### YOUR INSTRUCTIONS
Which lines in the listing below contain the word "nicht"? Copy each one.

### DATA FOR REVIEW
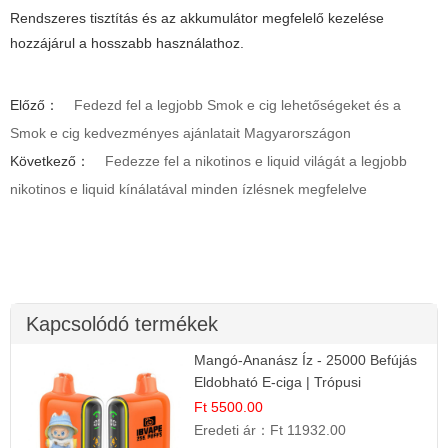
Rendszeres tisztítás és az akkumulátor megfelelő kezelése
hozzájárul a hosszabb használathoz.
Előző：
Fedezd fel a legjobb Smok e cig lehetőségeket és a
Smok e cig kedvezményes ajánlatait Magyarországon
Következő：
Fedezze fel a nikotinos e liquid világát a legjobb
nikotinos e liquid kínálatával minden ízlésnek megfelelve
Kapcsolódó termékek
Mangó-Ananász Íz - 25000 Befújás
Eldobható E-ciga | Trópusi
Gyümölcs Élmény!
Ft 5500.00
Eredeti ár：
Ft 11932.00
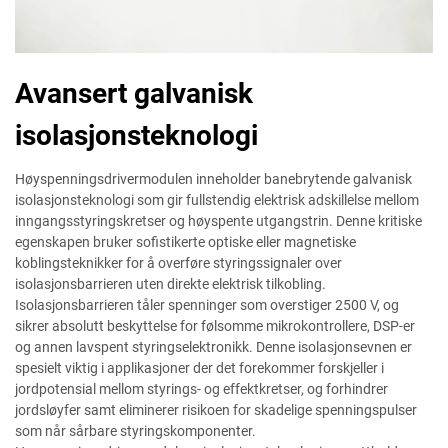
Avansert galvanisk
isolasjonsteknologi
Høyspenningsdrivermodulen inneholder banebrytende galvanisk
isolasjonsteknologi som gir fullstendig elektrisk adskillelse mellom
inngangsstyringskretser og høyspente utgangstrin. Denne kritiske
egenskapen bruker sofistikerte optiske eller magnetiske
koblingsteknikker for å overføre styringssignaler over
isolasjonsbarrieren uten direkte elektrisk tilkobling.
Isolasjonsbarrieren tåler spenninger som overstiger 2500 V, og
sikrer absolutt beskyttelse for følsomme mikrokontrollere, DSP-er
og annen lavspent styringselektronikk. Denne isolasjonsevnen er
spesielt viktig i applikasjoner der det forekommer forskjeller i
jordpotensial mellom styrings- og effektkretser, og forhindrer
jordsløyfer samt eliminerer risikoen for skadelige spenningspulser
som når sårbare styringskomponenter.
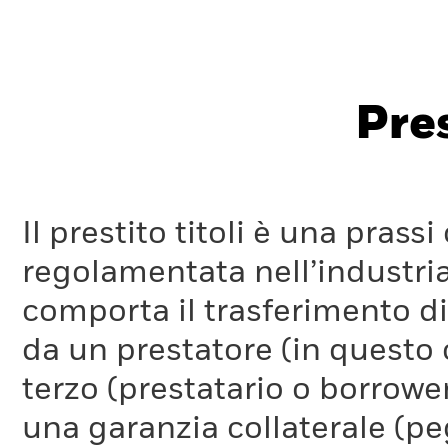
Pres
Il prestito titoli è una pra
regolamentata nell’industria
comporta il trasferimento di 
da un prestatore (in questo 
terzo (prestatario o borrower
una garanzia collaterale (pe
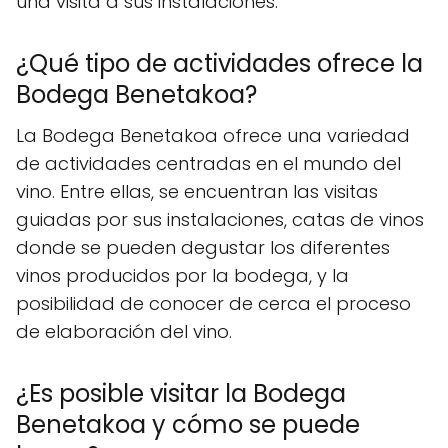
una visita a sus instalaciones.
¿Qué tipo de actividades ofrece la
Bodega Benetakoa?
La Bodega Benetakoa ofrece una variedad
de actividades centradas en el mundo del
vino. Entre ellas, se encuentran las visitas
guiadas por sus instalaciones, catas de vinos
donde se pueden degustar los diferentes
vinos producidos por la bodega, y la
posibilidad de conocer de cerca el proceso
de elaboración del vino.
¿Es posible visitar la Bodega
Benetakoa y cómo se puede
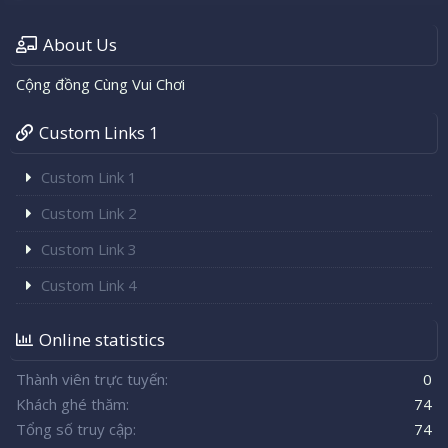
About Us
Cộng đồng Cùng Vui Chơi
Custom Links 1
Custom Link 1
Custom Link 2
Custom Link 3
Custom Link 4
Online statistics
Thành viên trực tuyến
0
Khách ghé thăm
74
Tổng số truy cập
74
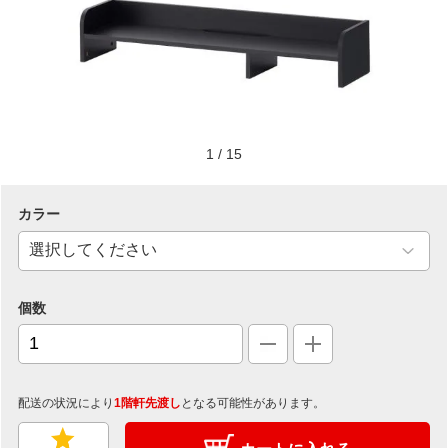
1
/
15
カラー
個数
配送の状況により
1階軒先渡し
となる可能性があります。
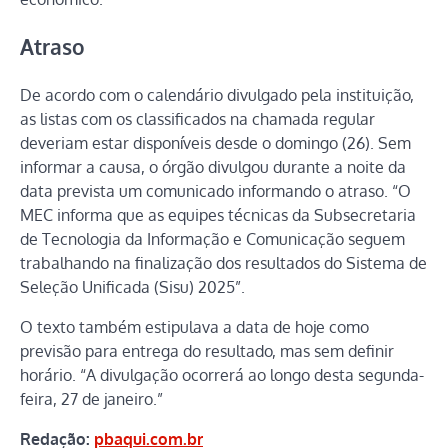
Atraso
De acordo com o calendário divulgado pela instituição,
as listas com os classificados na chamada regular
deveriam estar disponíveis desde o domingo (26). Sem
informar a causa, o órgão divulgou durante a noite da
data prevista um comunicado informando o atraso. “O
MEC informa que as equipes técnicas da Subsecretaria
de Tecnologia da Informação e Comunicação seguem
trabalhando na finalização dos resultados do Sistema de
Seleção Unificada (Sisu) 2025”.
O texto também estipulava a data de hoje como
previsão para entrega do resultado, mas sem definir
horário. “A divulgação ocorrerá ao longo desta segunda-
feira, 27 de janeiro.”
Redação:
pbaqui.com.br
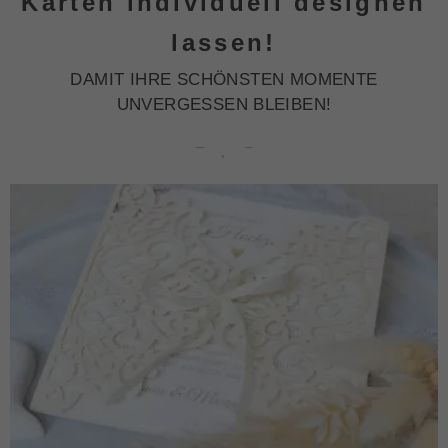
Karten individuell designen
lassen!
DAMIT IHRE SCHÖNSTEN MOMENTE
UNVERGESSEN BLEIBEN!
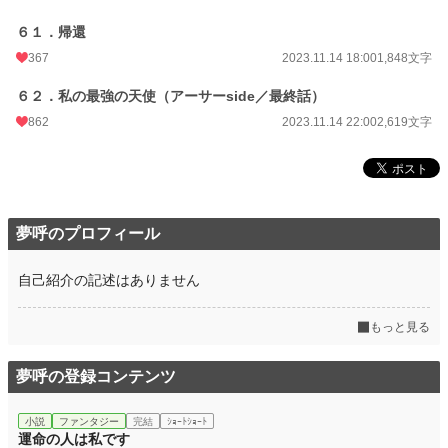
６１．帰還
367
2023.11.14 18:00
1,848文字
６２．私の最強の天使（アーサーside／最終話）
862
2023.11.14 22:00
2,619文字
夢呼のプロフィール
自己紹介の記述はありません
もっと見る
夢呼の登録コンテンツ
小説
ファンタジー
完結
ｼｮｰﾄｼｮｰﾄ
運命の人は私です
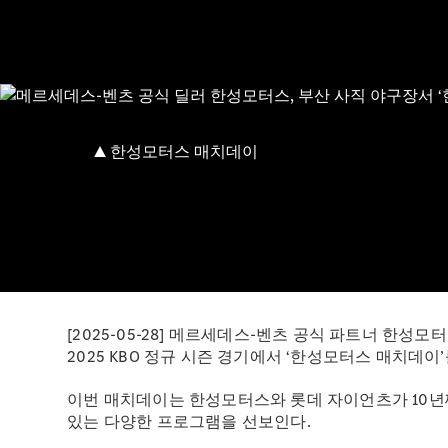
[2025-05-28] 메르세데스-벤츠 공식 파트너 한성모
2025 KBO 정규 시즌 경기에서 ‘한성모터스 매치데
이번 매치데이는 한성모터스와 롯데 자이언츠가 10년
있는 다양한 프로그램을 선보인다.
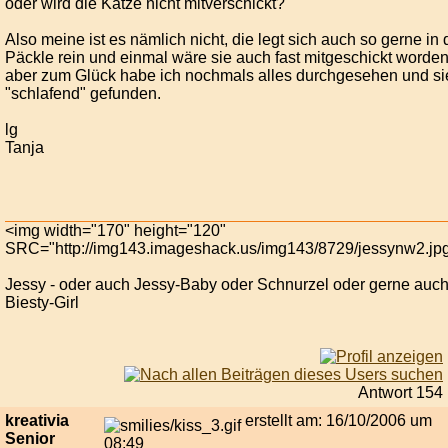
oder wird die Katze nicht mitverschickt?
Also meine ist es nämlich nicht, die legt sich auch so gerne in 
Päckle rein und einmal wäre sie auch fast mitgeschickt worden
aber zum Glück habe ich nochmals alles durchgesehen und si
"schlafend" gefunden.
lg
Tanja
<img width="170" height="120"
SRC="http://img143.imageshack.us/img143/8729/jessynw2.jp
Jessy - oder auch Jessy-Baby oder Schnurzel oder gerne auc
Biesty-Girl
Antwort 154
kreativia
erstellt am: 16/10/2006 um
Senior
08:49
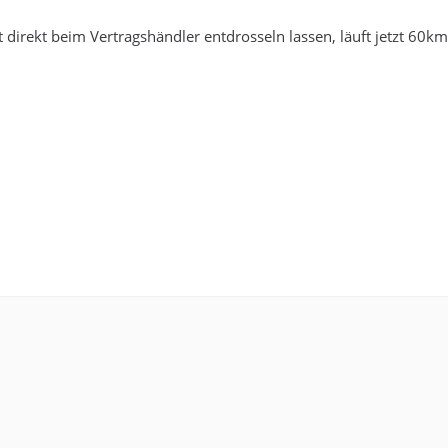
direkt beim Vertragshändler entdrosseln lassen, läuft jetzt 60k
* * *
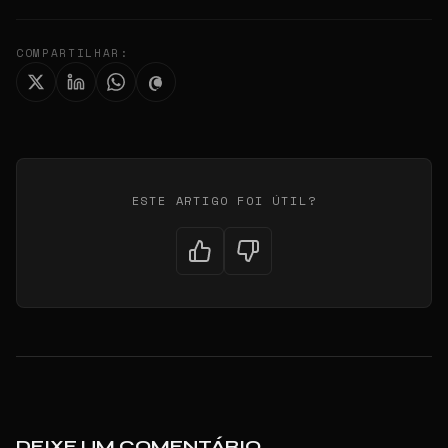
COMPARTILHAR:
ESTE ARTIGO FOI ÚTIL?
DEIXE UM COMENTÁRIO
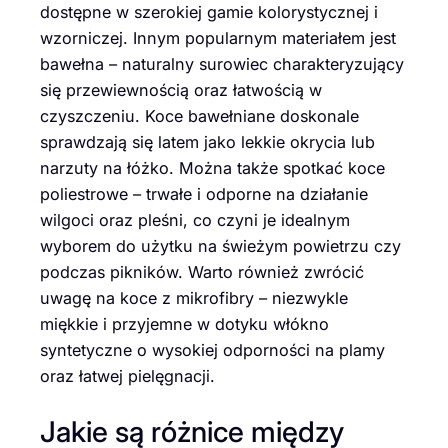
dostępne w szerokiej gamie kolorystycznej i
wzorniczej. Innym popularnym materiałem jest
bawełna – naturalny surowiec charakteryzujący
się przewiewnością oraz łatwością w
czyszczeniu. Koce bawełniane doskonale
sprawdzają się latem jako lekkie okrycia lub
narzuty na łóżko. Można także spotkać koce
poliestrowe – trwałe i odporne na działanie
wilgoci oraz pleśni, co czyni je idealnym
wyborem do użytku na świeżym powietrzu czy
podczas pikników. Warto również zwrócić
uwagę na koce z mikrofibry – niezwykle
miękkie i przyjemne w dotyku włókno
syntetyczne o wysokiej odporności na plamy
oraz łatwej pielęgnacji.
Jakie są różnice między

### EXERCISE OUTPUT
oder wird die Katze nicht mitverschickt?
Also meine ist es nämlich nicht, die legt sich auch so gerne in 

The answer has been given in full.